Nearly all animals alternate between mating behaviors that allow egg fertilization and reproductive behaviors that drive release of progeny into the environment. As the same organ mediates these two, mutually exclusive behaviors, understanding how females decide when and where to perform each behavior is critical for animal fertility and survival. Work in numerous systems has shown that mating and reproductive behaviors are controlled by diverse chemical signals that shape activity in neural circuits, but the function of physical contact and mechanosensory feedback is less explored. The goal of this research and education program is to identify how such mechanosensory signals regulate reproduction using the roundworm, Caenorhabditis elegans, as a model organism. The principal investigator and his student trainees have shown using cutting-edge imaging techniques that defined cells of the C. elegans female reproductive neural circuit are mechanically activated in sequence during specific steps of mating and egg-laying behaviors. The goal of this project is to determine how each of these cells is mechanically activated and how they signal to drive subsequent behavior steps. The rationale for this work is that understanding the regulation of key signaling events in simple neural circuits will reveal conserved mechanisms in other animals and people.
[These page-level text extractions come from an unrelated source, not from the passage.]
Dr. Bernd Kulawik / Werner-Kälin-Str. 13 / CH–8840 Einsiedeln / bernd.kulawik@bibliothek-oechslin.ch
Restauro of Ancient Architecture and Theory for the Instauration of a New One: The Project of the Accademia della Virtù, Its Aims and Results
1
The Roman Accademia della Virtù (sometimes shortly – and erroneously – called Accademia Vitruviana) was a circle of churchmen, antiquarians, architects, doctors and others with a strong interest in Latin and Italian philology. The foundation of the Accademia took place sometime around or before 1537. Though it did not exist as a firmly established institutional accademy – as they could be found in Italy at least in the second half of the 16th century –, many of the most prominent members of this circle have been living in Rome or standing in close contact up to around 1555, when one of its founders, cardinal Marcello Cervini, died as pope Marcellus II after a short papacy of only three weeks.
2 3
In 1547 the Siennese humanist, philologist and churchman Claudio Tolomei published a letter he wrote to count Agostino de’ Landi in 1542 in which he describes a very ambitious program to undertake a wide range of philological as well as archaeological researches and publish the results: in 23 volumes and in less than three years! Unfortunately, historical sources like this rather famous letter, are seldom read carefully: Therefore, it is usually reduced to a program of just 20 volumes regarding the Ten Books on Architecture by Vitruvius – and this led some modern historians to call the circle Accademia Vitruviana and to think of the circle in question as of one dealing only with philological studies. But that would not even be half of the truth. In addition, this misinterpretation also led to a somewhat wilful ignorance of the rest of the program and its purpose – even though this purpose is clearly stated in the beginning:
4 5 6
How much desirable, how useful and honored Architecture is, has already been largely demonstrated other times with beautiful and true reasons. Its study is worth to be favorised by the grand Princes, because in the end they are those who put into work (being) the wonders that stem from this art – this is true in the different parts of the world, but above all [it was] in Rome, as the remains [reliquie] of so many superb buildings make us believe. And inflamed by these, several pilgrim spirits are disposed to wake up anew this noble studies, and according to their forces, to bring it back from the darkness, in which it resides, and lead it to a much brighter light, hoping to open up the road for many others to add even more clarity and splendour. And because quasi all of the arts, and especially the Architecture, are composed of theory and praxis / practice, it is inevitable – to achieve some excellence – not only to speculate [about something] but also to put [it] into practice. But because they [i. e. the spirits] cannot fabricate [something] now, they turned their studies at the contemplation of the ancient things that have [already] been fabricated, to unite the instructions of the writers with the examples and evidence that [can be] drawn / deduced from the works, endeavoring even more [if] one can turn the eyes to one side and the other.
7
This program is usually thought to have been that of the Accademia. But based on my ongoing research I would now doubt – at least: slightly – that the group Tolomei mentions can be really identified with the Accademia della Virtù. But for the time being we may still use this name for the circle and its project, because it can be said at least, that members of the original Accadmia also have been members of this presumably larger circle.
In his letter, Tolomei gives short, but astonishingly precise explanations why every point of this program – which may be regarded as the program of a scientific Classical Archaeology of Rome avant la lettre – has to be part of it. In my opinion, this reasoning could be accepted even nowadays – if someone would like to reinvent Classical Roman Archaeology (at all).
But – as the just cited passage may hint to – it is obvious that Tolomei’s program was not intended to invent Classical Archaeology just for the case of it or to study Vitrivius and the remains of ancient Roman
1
This work will be paired with a new, innovative education program that teaches molecular genetic laboratory techniques through the development of new tools to regulate gene expression and through authentic research projects to study how animals respond to acute changes in pressure and stretch.
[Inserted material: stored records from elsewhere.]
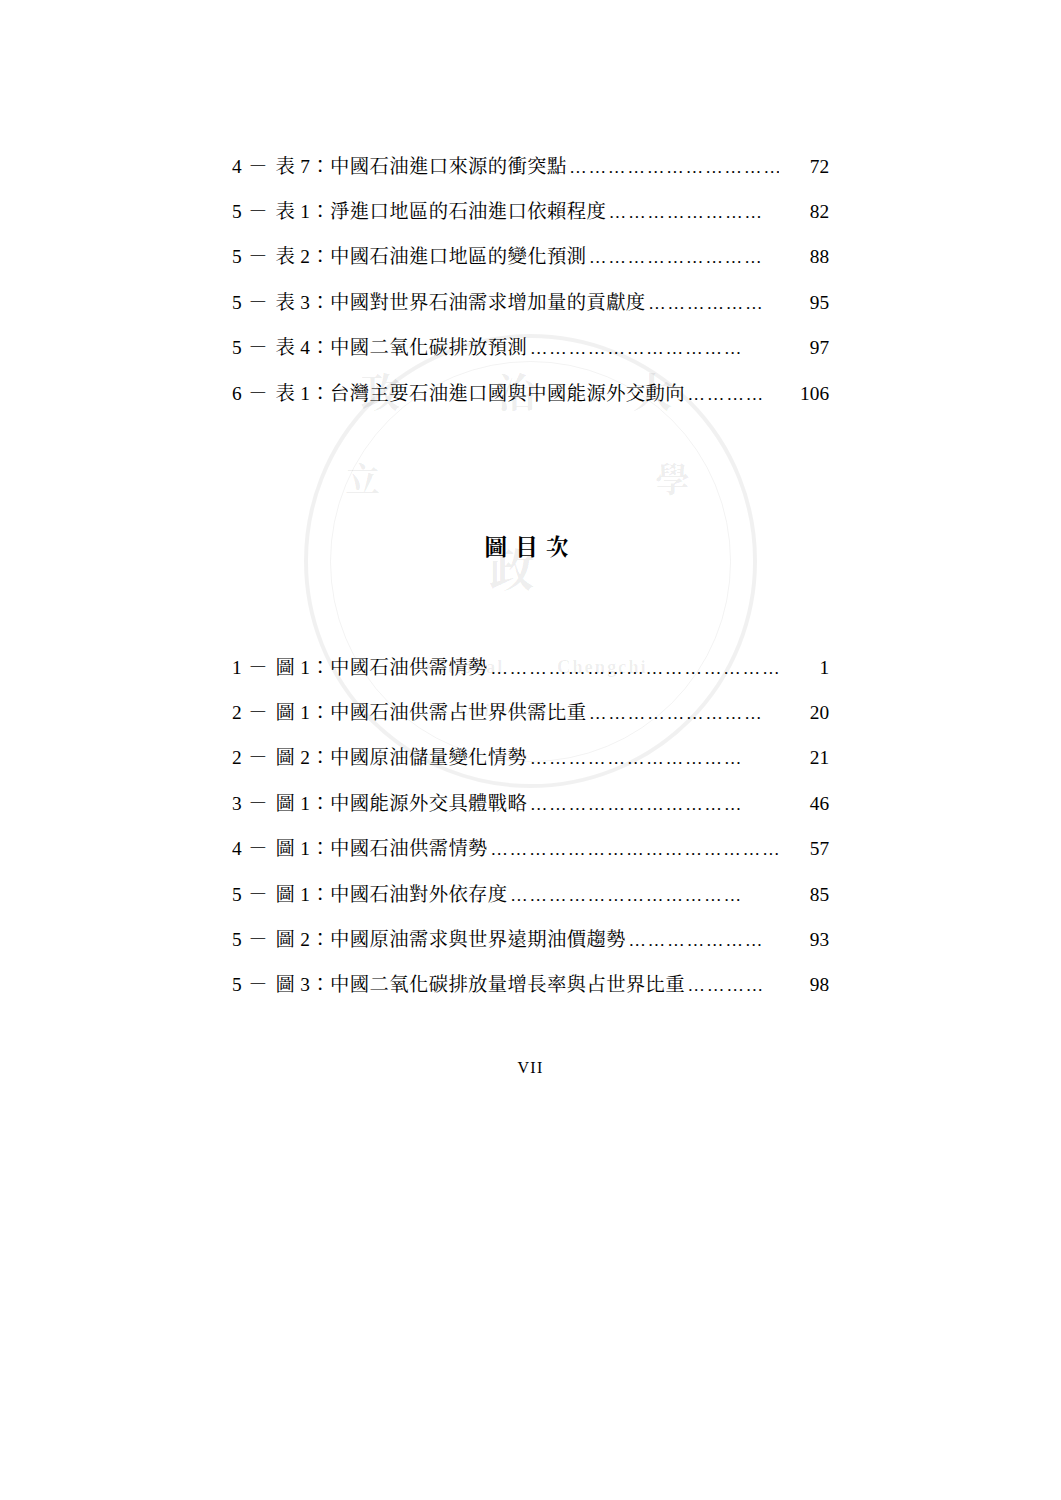政 治 大 立 學 政 National Chengchi University
4 － 表 7：中國石油進口來源的衝突點 …………………………… 72
5 － 表 1：淨進口地區的石油進口依賴程度 …………………… 82
5 － 表 2：中國石油進口地區的變化預測 ……………………… 88
5 － 表 3：中國對世界石油需求增加量的貢獻度 ……………… 95
5 － 表 4：中國二氧化碳排放預測 …………………………… 97
6 － 表 1：台灣主要石油進口國與中國能源外交動向 ………… 106
圖目次
1 － 圖 1：中國石油供需情勢 ………………………………………… 1
2 － 圖 1：中國石油供需占世界供需比重 ……………………… 20
2 － 圖 2：中國原油儲量變化情勢 …………………………… 21
3 － 圖 1：中國能源外交具體戰略 …………………………… 46
4 － 圖 1：中國石油供需情勢 ………………………………………… 57
5 － 圖 1：中國石油對外依存度 ……………………………… 85
5 － 圖 2：中國原油需求與世界遠期油價趨勢 ………………… 93
5 － 圖 3：中國二氧化碳排放量增長率與占世界比重 ………… 98
VII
This work will identify how mechanosensory feedback modulates cellular signaling events to regulate animal reproductive behaviors. This project will use the roundworm, C. elegans, to test a model that mating and reproductive behaviors proceed via an ordered series of sequential motor steps regulated by three different types of mechanosensory feedback. This feedback activates unique cells which signal through distinct neurotransmitters and receptors to inhibit the prior motor step while activating the next. Objective 1 will determine how the female uv1 neuroendocrine cells are mechanically activated in response to male mating spicule insertion and during egg release. Objective 2 will determine whether the female VC motor neurons are mechanically activated in response to male sperm transfer through the vulva and by muscle contractile activity during vulval opening. Objective 3 will uncover how mechanical stretch of the uterus in response to sperm deposition or egg accumulation re-activates the vulval muscles to terminate mating or to initiate egg release. In each case, the experiments will identify the mechanosensory molecules that mediate cell activation and will determine how the activated cells signal to report the completion of each behavior step. The research is integrated with a new authentic research Molecular Genetics laboratory course where undergraduate students will develop and characterize new Gal4/UAS enhancer trap lines that will facilitate gene and behavior discovery. Together, this work will provide the most detailed model yet for how mechanosensory feedback shapes activity and neurotransmitter signaling in a neural circuit as it executes two mutually exclusive behavior states.
This award reflects NSF's statutory mission and has been deemed worthy of support through evaluation using the Foundation's intellectual merit and broader impacts review criteria.